*** Opening of RECORDED INFORMATION ***

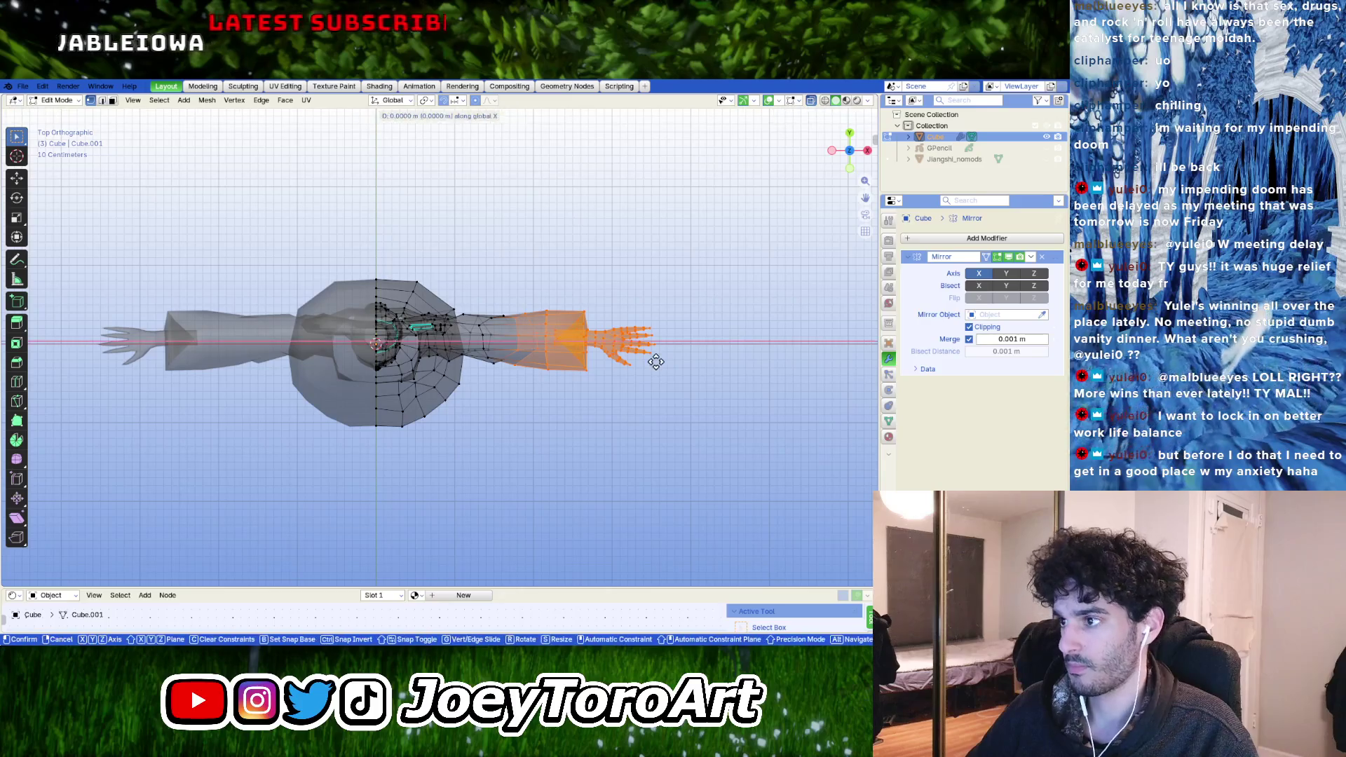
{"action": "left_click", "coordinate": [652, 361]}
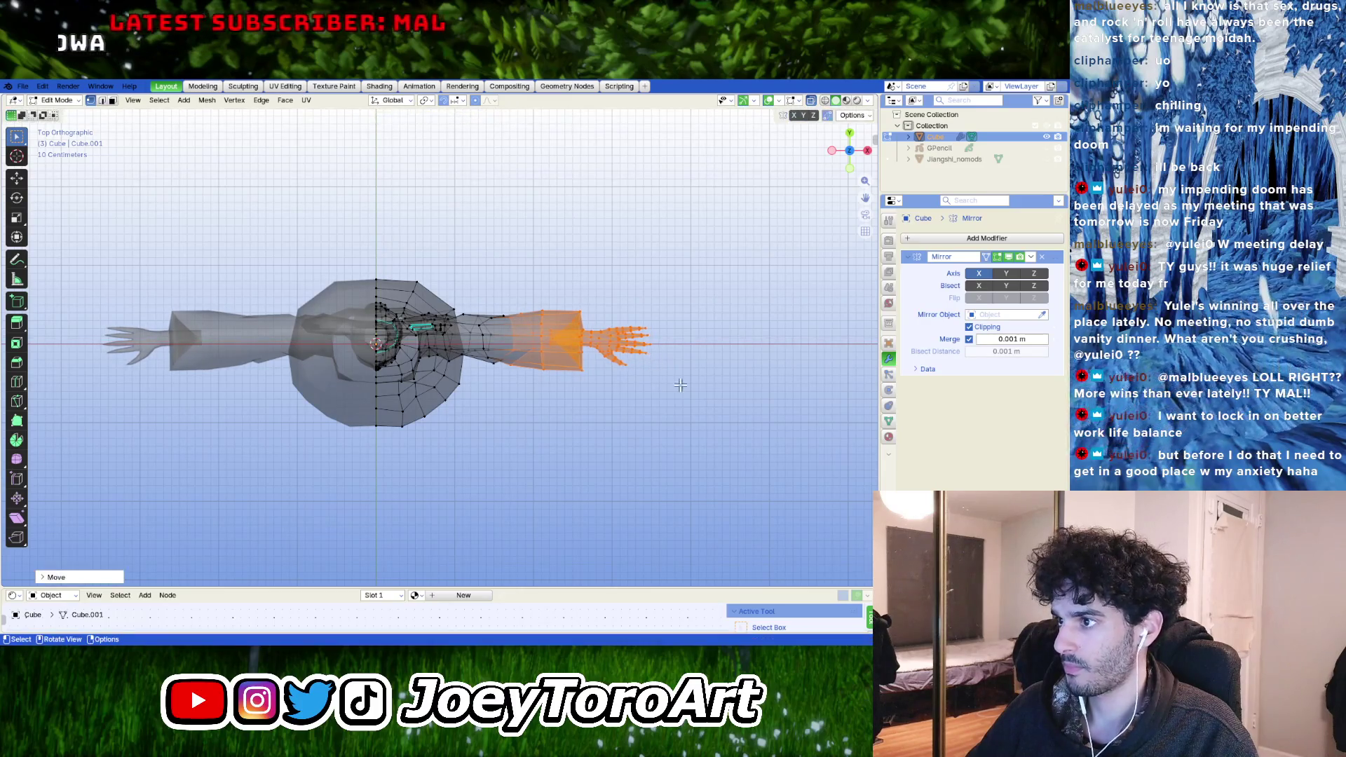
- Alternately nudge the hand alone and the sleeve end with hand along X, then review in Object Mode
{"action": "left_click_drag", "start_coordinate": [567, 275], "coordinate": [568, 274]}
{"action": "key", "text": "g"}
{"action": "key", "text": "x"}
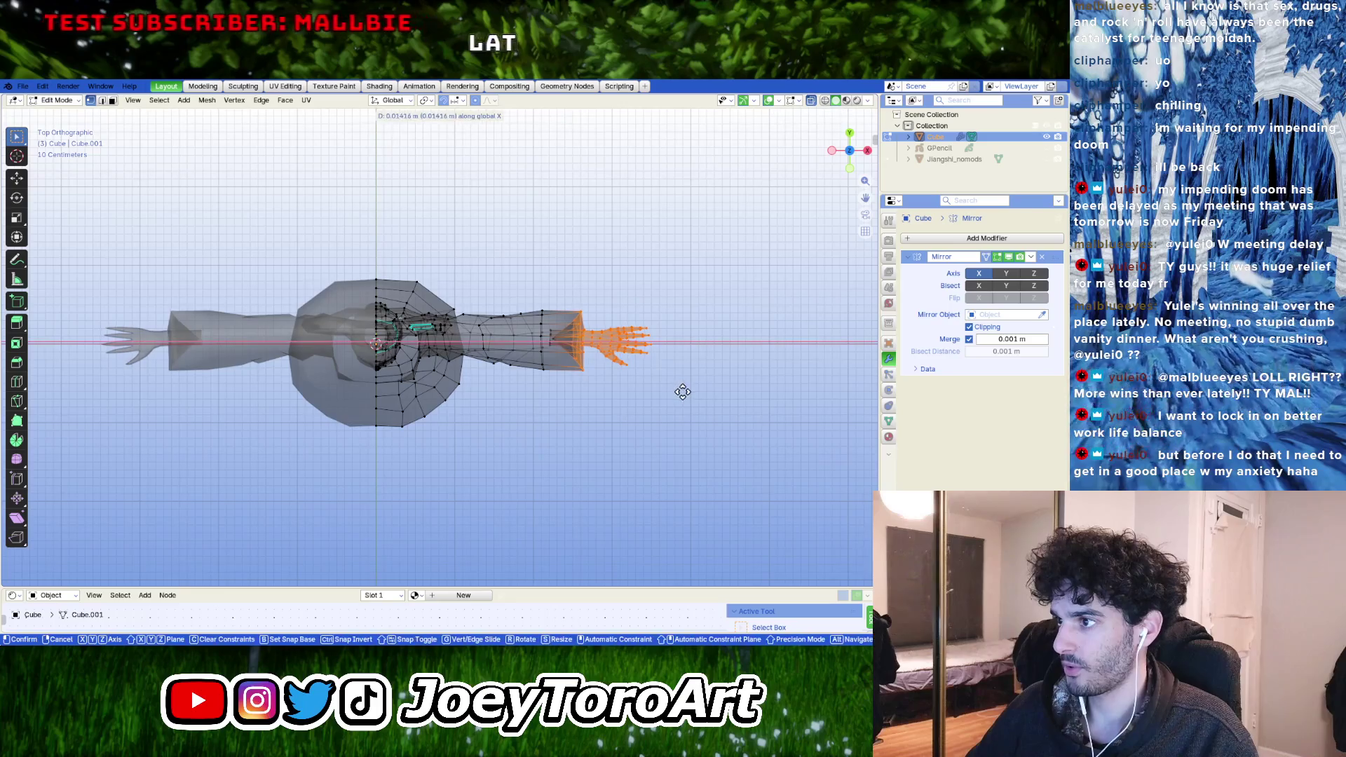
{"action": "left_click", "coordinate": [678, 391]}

*** Close of RECORDED INFORMATION ***

Show every line of the data in which the word "action" appears.

{"action": "left_click", "coordinate": [652, 361]}
{"action": "left_click_drag", "start_coordinate": [567, 275], "coordinate": [568, 274]}
{"action": "key", "text": "g"}
{"action": "key", "text": "x"}
{"action": "left_click", "coordinate": [678, 391]}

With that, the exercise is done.